> [Aim of the task] Quote the items word for word, from the line containing "How many accuracy" through the line containing "Which series has", with both of those lines included.

(Extracted data begins)

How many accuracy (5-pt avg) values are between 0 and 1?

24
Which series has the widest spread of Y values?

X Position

(Extracted data ends)
(Extracted data begins)

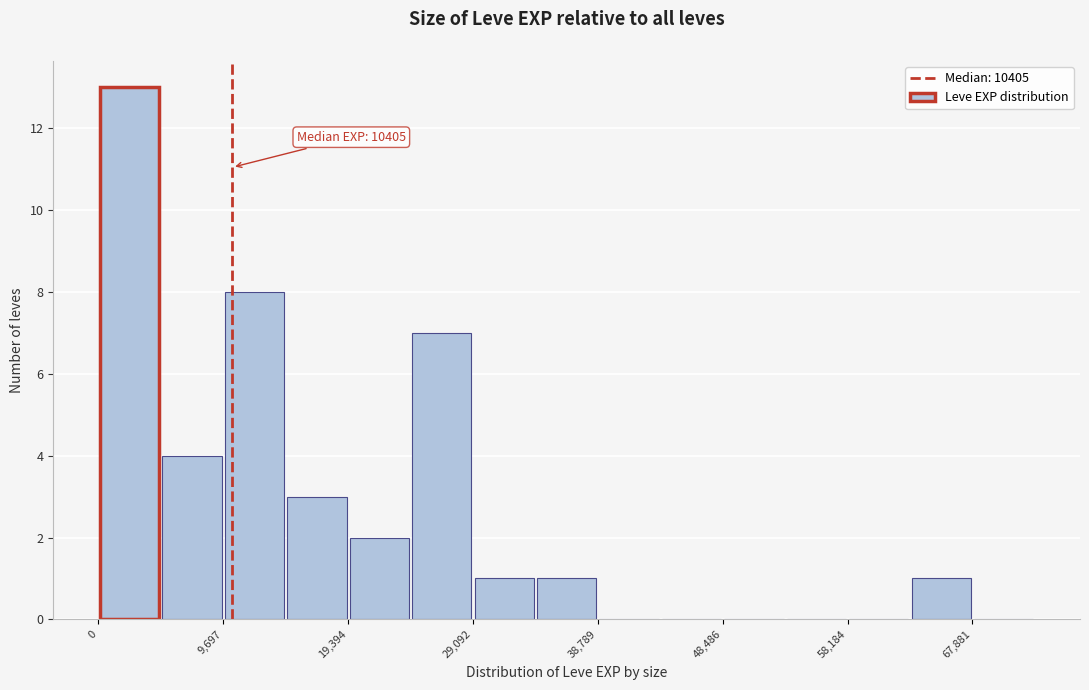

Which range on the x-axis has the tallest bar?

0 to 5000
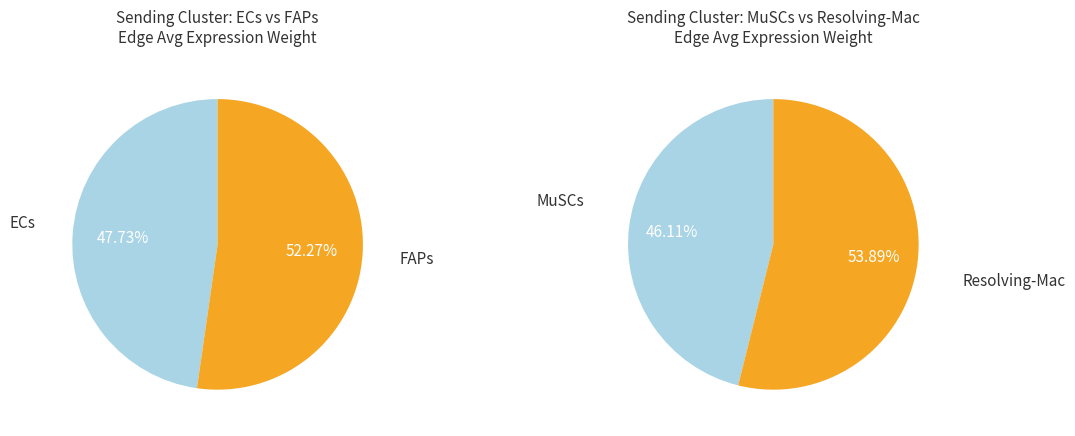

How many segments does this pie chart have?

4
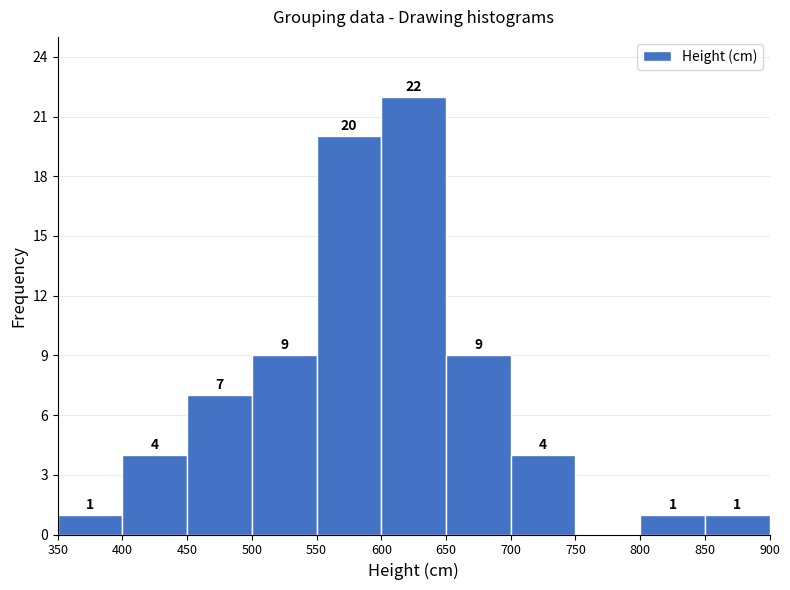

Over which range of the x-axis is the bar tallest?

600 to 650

(Extracted data ends)

> [Task answer]
How many accuracy (5-pt avg) values are between 0 and 1?

24
Which series has the widest spread of Y values?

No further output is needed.